Symptoms include constant pain in the lower abdomen that worsens with movement such as running or going up and down stairs, or pain with intercourse (deep dyspareunia). There can be fever or raised temperature, malaise, irregular or heavy periods, or pain can start after a recent period.

Signs on pelvic examination include a cervical discharge and/or vaginal discharge, cervical excitation (pain on rocking the cervix), tenderness, heat or swelling in the fornices. Abdominal examination can show tenderness in the iliac fossae, guarding or rebound tenderness.

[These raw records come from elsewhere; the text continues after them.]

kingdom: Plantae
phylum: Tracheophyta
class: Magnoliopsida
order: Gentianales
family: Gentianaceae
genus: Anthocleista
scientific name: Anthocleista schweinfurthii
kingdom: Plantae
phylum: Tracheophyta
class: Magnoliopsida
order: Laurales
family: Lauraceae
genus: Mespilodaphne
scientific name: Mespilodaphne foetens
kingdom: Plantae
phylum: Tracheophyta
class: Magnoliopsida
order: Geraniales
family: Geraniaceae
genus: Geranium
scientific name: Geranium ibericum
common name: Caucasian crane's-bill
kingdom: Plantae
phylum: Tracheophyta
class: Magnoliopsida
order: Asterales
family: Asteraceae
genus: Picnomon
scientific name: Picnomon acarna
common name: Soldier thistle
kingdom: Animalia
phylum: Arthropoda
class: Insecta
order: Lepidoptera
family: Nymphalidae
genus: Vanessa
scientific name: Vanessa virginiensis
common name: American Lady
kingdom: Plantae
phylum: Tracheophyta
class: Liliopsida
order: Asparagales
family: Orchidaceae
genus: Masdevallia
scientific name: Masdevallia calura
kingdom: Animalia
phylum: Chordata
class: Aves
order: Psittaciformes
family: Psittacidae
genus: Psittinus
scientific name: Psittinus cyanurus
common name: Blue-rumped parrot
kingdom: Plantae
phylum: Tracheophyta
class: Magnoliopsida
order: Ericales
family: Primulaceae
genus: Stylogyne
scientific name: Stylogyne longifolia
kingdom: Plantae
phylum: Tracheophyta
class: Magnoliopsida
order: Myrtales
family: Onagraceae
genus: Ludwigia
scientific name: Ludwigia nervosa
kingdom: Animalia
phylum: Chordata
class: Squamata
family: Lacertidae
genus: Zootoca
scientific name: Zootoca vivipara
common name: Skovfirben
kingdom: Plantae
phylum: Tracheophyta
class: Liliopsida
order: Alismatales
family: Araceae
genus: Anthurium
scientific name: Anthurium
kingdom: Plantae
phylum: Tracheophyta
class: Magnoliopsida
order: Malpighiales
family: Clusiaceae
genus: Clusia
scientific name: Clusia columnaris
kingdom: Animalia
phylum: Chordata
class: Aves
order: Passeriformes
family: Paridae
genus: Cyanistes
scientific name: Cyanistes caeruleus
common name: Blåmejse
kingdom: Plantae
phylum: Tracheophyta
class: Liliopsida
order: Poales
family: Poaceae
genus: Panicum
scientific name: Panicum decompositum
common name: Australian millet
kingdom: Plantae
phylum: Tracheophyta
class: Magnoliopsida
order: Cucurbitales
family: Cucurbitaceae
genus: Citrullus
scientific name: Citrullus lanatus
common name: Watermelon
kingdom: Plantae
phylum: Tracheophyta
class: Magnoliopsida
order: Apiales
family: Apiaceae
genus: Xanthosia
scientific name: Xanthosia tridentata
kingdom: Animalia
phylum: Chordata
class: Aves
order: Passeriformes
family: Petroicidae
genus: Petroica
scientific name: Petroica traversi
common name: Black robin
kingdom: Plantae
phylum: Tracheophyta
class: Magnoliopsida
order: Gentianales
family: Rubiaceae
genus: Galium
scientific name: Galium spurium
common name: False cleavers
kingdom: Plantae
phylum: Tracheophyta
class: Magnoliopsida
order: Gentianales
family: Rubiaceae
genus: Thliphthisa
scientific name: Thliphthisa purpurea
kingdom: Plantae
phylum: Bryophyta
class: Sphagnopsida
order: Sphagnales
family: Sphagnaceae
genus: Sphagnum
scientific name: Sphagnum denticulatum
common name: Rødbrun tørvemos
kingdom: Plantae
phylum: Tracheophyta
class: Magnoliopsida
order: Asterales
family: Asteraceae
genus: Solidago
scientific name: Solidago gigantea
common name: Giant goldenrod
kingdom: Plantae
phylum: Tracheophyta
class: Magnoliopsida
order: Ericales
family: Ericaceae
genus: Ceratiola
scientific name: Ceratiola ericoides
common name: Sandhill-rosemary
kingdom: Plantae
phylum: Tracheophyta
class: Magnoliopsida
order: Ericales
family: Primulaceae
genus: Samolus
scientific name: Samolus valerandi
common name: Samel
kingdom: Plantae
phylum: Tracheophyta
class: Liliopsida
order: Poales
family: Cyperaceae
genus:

Clinical examination, investigations and specimen collection

If the patient has a temperature (>38 °C), rebound tenderness, guarding, pain during examination and/or vaginal discharge, consider PID in the differential diagnosis of an acute abdomen. The following investigations should be performed where PID is considered:

  • Examine the urethra and vulva for redness and discharge.
  • Pass a speculum and visualise the vagina and cervix.
  • On examination any vaginal discharge should be noted as that may indicate an ascending infection.
  • Collect a high vaginal swab using a charcoal swab – smear initially onto a glass slide for microscopy and then insert in a charcoal transport media tube for culture and sensitivity.
  • Test vaginal pH on indicator paper (normal is pH < 4.5). Note if there is a fishy odour.
  • On examination, the cervix should be observed carefully as any purulent discharge is significant.
  • Take one endocervical swab for MC&S – smear initially onto a glass slide for microscopy and then insert in a charcoal transport media tube for culture and sensitivity. This specimen is suitable for culture of gonococci, anaerobes, Mycoplasma spp. and other endogenous flora.
  • Take a second endocervical swab for chlamydia and gonorrhoea NAAT. Note that point-of-care testing for chlamydia and gonorrhoea is not indicated in patients with PID as it will not alter the treatment required.
  • Perform a pelvic examination to check the pelvic area for masses, heat, tenderness, or fullness in the adnexa. An important sign is cervical excitation.
  • Collect first void urine for gonorrhoea and chlamydia NAAT.
  • If the patient has urinary frequency, take a mid-stream specimen for culture and sensitivity.
  • Do a pregnancy test.
  • Pelvic ultrasound may be required.
  • Take a full blood picture and measure erythrocyte sedimentation rate (ESR) as well as C reactive protein.

Immediate treatment

  • Assess disease severity and consider hospitalisation.
  • If PID is considered, treat immediately.
  • Ensure the patient understands that their condition is likely to be the result of an STI and that recent partners may be asymptomatically infected.
  • Undertake contact tracing and treatment of partner(s).
  • Advise return visit in three days to ensure improvement and test of cure.
  • Patients should be advised not to have sex until they have been assessed.
  • In all cases, educate the patient about safe sexual behaviour.